Since the 1970s, the public has consistently been exposed to new and untested chemicals on the market. There has been a 6-fold increase in the number of chemicals added to the market, and 700 new chemicals are added yearly. Additionally, while roughly 80,000 different chemicals are in public use, only a few hundred have ever been tested for safety. Of those tested and known to be dangerous, due to the weakness of the decades old federal law called The Toxic Substances Control Act (TSCA), only five toxic chemicals have ever been banned (dioxin, chlorofluorocarbons, polychlorinated biphenyls (PCBs), hexavalent chromium, and asbestos — which was reinstated after a court battle). Other known hazardous chemicals such as formaldehyde, a carcinogen; bisphenol A (BPA), an endocrine disruptor; lead, a neurotoxin; Teflon, a carcinogen, and many others have simply been left on the market for public use and not banned by the EPA, the government administrator of the TSCA.

Adrian Black (Flickr-CC)

The Frank R. Lautenberg Chemical Safety for the 21st Century Act, passed this year, updates the TSCA by making the EPA more efficient and giving them greater oversight to ban toxic chemicals from public use. However, it is an imperfect bill. It undermines state efforts at reducing toxic exposure by blocking, for up to three years, state efforts at removing hazardous chemicals until the EPA has reviewed it.
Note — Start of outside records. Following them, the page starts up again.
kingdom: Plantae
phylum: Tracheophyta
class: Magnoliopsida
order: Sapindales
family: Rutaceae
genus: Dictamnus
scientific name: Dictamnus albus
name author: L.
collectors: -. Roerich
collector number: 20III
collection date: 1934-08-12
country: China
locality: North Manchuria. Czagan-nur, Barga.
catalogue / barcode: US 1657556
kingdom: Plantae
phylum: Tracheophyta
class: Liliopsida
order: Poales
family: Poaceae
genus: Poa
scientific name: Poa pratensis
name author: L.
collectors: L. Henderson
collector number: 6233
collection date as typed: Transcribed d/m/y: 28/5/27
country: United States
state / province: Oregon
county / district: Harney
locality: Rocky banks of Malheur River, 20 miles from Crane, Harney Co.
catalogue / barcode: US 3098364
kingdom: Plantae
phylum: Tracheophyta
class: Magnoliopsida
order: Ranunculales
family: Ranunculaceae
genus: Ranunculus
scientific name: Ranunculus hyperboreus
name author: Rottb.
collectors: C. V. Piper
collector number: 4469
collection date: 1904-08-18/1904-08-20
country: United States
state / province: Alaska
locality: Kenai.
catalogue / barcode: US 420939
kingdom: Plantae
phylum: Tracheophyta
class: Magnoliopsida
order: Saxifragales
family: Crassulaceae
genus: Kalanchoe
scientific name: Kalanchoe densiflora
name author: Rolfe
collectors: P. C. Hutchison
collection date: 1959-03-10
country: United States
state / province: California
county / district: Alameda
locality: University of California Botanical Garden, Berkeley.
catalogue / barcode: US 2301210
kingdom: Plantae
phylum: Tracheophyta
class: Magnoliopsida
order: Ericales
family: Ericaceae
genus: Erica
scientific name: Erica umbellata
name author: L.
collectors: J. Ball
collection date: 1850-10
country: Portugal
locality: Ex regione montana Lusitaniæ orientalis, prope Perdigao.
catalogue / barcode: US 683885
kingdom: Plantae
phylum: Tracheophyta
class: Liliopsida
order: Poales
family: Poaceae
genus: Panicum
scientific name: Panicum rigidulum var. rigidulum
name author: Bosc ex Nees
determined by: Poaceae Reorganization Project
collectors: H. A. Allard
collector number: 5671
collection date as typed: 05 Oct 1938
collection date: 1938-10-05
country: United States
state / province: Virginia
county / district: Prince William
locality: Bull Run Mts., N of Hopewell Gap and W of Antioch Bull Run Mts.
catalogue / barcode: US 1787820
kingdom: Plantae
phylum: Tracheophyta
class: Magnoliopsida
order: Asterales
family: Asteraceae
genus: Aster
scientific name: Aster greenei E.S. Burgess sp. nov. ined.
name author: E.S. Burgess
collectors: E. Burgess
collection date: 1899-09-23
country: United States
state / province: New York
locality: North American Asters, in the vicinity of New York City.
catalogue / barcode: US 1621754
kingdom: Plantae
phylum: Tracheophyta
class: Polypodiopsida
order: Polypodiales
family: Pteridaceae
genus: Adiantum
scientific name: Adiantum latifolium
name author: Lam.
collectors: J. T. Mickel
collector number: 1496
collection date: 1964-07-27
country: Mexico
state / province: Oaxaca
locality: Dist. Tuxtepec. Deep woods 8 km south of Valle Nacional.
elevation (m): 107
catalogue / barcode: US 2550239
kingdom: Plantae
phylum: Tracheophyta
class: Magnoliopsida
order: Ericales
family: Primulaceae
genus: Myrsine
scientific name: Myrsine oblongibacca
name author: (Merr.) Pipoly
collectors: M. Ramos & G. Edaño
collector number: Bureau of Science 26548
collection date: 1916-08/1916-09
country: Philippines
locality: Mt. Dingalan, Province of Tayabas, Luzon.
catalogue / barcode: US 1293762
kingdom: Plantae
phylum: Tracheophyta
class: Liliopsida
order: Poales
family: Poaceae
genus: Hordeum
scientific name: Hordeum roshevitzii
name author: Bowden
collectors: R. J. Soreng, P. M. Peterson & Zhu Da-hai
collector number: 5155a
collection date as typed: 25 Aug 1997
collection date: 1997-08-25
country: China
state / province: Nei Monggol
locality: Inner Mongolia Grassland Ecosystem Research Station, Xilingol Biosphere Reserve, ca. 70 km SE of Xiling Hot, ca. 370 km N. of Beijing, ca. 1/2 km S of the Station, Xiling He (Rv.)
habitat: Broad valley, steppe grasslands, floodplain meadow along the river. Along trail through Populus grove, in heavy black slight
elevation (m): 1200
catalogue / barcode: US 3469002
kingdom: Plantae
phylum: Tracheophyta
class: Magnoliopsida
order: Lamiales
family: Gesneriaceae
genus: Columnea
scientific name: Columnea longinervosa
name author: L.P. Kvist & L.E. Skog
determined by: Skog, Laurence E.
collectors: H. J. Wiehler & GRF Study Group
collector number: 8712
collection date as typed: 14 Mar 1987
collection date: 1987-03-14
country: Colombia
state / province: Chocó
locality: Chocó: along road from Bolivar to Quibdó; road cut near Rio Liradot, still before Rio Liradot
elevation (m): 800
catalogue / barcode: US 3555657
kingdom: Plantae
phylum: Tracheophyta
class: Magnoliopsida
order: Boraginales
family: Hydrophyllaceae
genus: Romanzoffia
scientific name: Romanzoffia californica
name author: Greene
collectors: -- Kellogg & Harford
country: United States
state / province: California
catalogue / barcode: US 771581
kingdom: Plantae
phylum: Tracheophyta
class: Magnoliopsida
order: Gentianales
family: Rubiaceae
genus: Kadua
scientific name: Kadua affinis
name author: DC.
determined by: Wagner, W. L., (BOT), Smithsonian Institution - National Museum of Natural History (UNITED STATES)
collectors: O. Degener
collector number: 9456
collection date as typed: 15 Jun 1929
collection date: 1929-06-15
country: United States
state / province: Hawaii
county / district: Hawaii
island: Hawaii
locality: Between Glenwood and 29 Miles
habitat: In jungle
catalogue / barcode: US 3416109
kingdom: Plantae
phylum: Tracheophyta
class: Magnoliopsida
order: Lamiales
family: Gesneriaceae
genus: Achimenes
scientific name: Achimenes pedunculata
However, despite the inefficiencies in the EPA, individuals can take control by seeking and obtaining a chemical body burden test, limiting exposures to known toxins, lobbying to enact or strengthen state laws that protect the public from hazardous chemicals, and demanding an improvement to the Lautenberg law — one that does not undermine state efforts. Such efforts can better strengthen public health policies and fine tune interventions.

A company’s bottom line should not come at the expense of our health. By enacting these changes, we will feel more secure that our loved ones can live in a safer, less toxic world.

Author: Yemi Abioye, MPH is a member of WE ACT for Environmental Justice.